Veja abaixo os pontos explicados por Augusto Tufi Hassan, presidente da SBM, e por Guilherme Novita, diretor da Escola Brasileira de Mastologia:

  • Sobre colocar em dúvida a existência da doença

 

“O câncer de mama é a principal neoplasia maligna entre as mulheres brasileiras, sendo responsável por mais de 70.000 novos casos ao ano em nosso país. Menosprezar esta doença é um desrespeito aos milhares de vítimas e suas famílias, além de poder causar tratamentos inadequados em mulheres que acabaram de descobrir a doença.”

  • Sobre mamografia

 

“A mamografia é a principal forma de prevenção de mortes pela doença. O diagnóstico precoce, obtido pela mamografia, permite a descoberta do câncer em estágios menores, onde as chances de cura são maiores e os tratamentos, menos agressivos. Estudos comparativos realizados em países europeus e norte-americanos demonstraram que a realização de mamografia anual em mulheres entre os 40 e 75 anos reduz em 20% a 30% a mortalidade do câncer de mama em comparação com mulheres que não realizaram o exame.”
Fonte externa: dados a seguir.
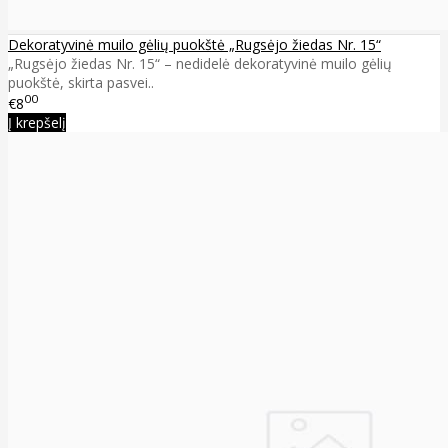
Dekoratyvinė muilo gėlių puokštė „Rugsėjo žiedas Nr. 15“
„Rugsėjo žiedas Nr. 15“ – nedidelė dekoratyvinė muilo gėlių
puokštė, skirta pasvei..
00
€8
Į krepšelį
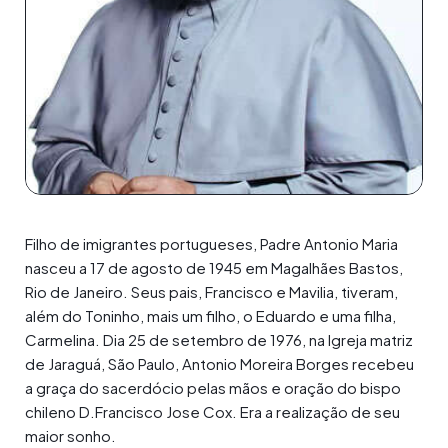
Filho de imigrantes portugueses, Padre Antonio Maria
nasceu a 17 de agosto de 1945 em Magalhães Bastos,
Rio de Janeiro. Seus pais, Francisco e Mavilia, tiveram,
além do Toninho, mais um filho, o Eduardo e uma filha,
Carmelina. Dia 25 de setembro de 1976, na Igreja matriz
de Jaraguá, São Paulo, Antonio Moreira Borges recebeu
a graça do sacerdócio pelas mãos e oração do bispo
chileno D.Francisco Jose Cox. Era a realização de seu
maior sonho.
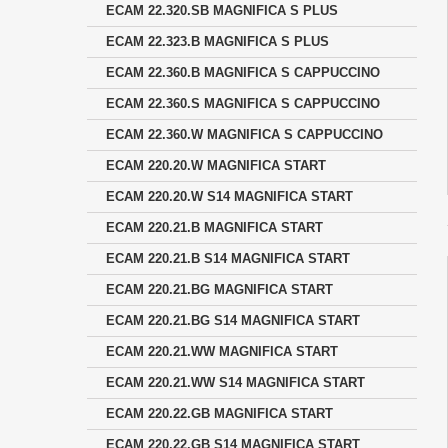
ECAM 22.320.SB MAGNIFICA S PLUS
ECAM 22.323.B MAGNIFICA S PLUS
ECAM 22.360.B MAGNIFICA S CAPPUCCINO
ECAM 22.360.S MAGNIFICA S CAPPUCCINO
ECAM 22.360.W MAGNIFICA S CAPPUCCINO
ECAM 220.20.W MAGNIFICA START
ECAM 220.20.W S14 MAGNIFICA START
ECAM 220.21.B MAGNIFICA START
ECAM 220.21.B S14 MAGNIFICA START
ECAM 220.21.BG MAGNIFICA START
ECAM 220.21.BG S14 MAGNIFICA START
ECAM 220.21.WW MAGNIFICA START
ECAM 220.21.WW S14 MAGNIFICA START
ECAM 220.22.GB MAGNIFICA START
ECAM 220.22.GB S14 MAGNIFICA START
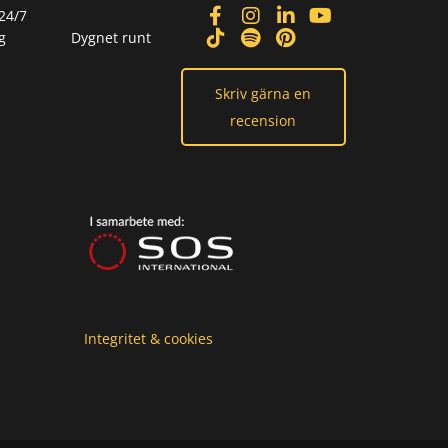
24/7
g
Dygnet runt
Skriv gärna en
recension
Integritet & cookies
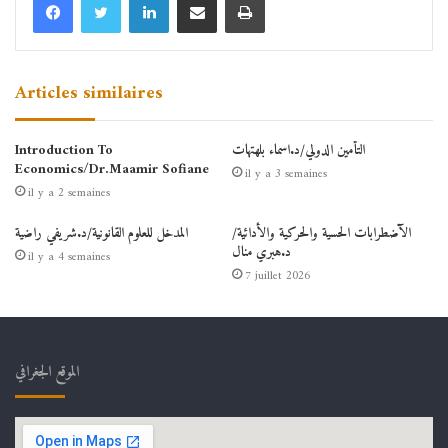
Articles similaires
التأمين الدولي/د.اسماء بلهتهات
Introduction To
Economics/Dr.Maamir Sofiane
il y a 3 semaines
il y a 2 semaines
الآضطرابات الحسية والحركية والأدائية/
المدخل للعلوم القانونية/د.شريفي راضية
د.هبري منال
il y a 4 semaines
7 juillet 2026
الموقع الجغرافي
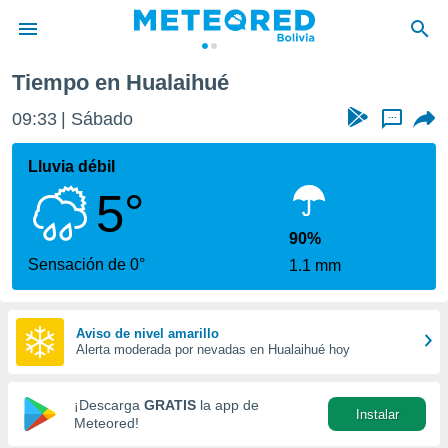
Tiempo en Hualaihué
privacidad
09:33
Sábado
...
o de
com.bo) ha
Lluvia débil
ado por
5°
es para
ue la
 que se
90%
e calidad.
Sensación de 0°
1.1 mm
eder a este
ediante las
opciones:
Aviso de nivel amarillo
Alerta moderada por nevadas en Hualaihué hoy
ookies y
e forma
¡Descarga
GRATIS
la app de
Instalar
d digital
Meteored!
ada, basada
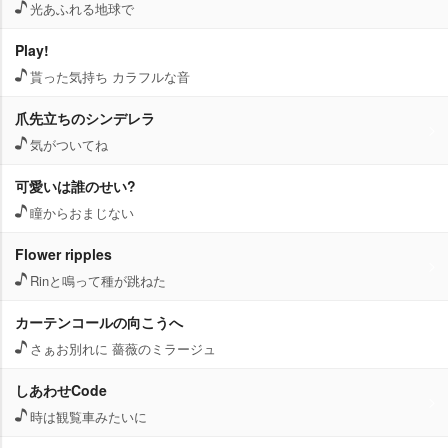
光あふれる地球で
Play!
貰った気持ち カラフルな音
爪先立ちのシンデレラ
気がついてね
可愛いは誰のせい?
瞳からおまじない
Flower ripples
Rinと鳴って種が跳ねた
カーテンコールの向こうへ
さぁお別れに 薔薇のミラージュ
しあわせCode
時は観覧車みたいに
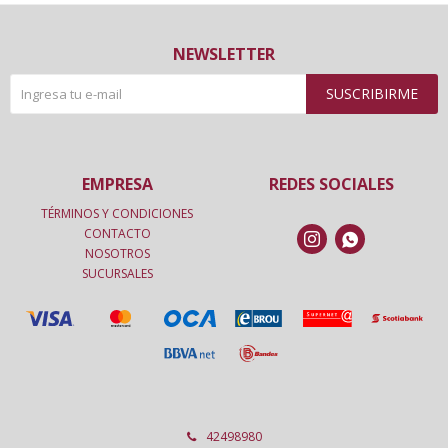
NEWSLETTER
SUSCRIBIRME
EMPRESA
REDES SOCIALES
TÉRMINOS Y CONDICIONES
CONTACTO


NOSOTROS
SUCURSALES
42498980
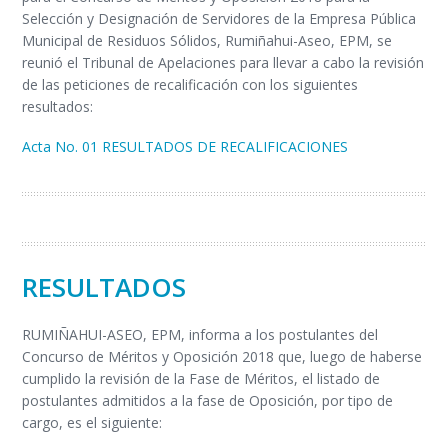
Selección y Designación de Servidores de la Empresa Pública
Municipal de Residuos Sólidos, Rumiñahui-Aseo, EPM, se
reunió el Tribunal de Apelaciones para llevar a cabo la revisión
de las peticiones de recalificación con los siguientes
resultados:
Acta No. 01 RESULTADOS DE RECALIFICACIONES
RESULTADOS
RUMIÑAHUI-ASEO, EPM, informa a los postulantes del
Concurso de Méritos y Oposición 2018 que, luego de haberse
cumplido la revisión de la Fase de Méritos, el listado de
postulantes admitidos a la fase de Oposición, por tipo de
cargo, es el siguiente:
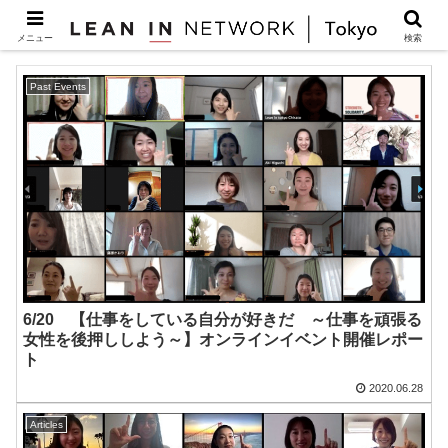
キャリア
メニュー
検索
Past Events
6/20 【仕事をしている自分が好きだ ～仕事を頑張る
女性を後押ししよう～】オンラインイベント開催レポー
ト
2020.06.28
Articles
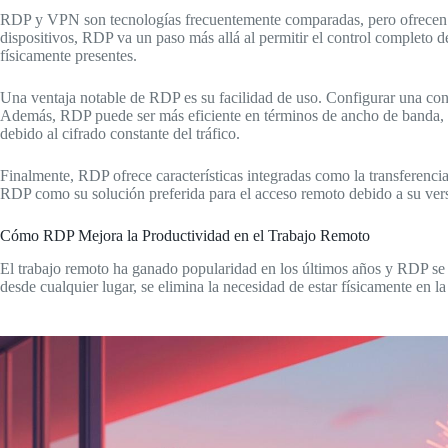
RDP y VPN son tecnologías frecuentemente comparadas, pero ofrecen f
dispositivos, RDP va un paso más allá al permitir el control completo d
físicamente presentes.
Una ventaja notable de RDP es su facilidad de uso. Configurar una co
Además, RDP puede ser más eficiente en términos de ancho de banda, ya 
debido al cifrado constante del tráfico.
Finalmente, RDP ofrece características integradas como la transferenci
RDP como su solución preferida para el acceso remoto debido a su vers
Cómo RDP Mejora la Productividad en el Trabajo Remoto
El trabajo remoto ha ganado popularidad en los últimos años y RDP se 
desde cualquier lugar, se elimina la necesidad de estar físicamente en l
  • Sobre supostas terapias com hormônios

 

“O uso de hormônios sexuais (estrógeno, progesterona e testosterona) é contraindicado em casos de câncer de mama, pois estimula o crescimento de células tumorais. Inúmeras publicações científicas mostram este efeito e a piora na evolução da doença. Inclusive, a terapia de alguns casos de câncer de mama é feita através de bloqueio destes hormônios, com resultados comprovados na diminuição da mortalidade.”

O que diz o Inca

 

De acordo com o Inca, as postagens dos dois médicos podem ser consideradas falsas.

As estimativas para a doença são divulgadas a cada três anos, já que, no Brasil, não é obrigatório notificar casos de câncer. As estimativas mais recentes correspondem ao triênio de 2023 a 2025.

Essas estimativas do Inca apontam o câncer de mama como o mais frequente na população feminina do Brasil, ocupando o primeiro lugar, com 73.610 novos casos por ano entre 2023 e 2025. Isso representa uma taxa de incidência de 41,89 casos por 100 mil mulheres.

De acordo com o Atlas de Mortalidade por Câncer, do Ministério da Saúde, em 2022, houve 19.130 mortes por câncer de mama em mulheres no Brasil. A doença também é a mais incidente em mulheres no mundo, com aproximadamente 2,3 milhões de casos novos estimados em 2022, segundo dados do instituto.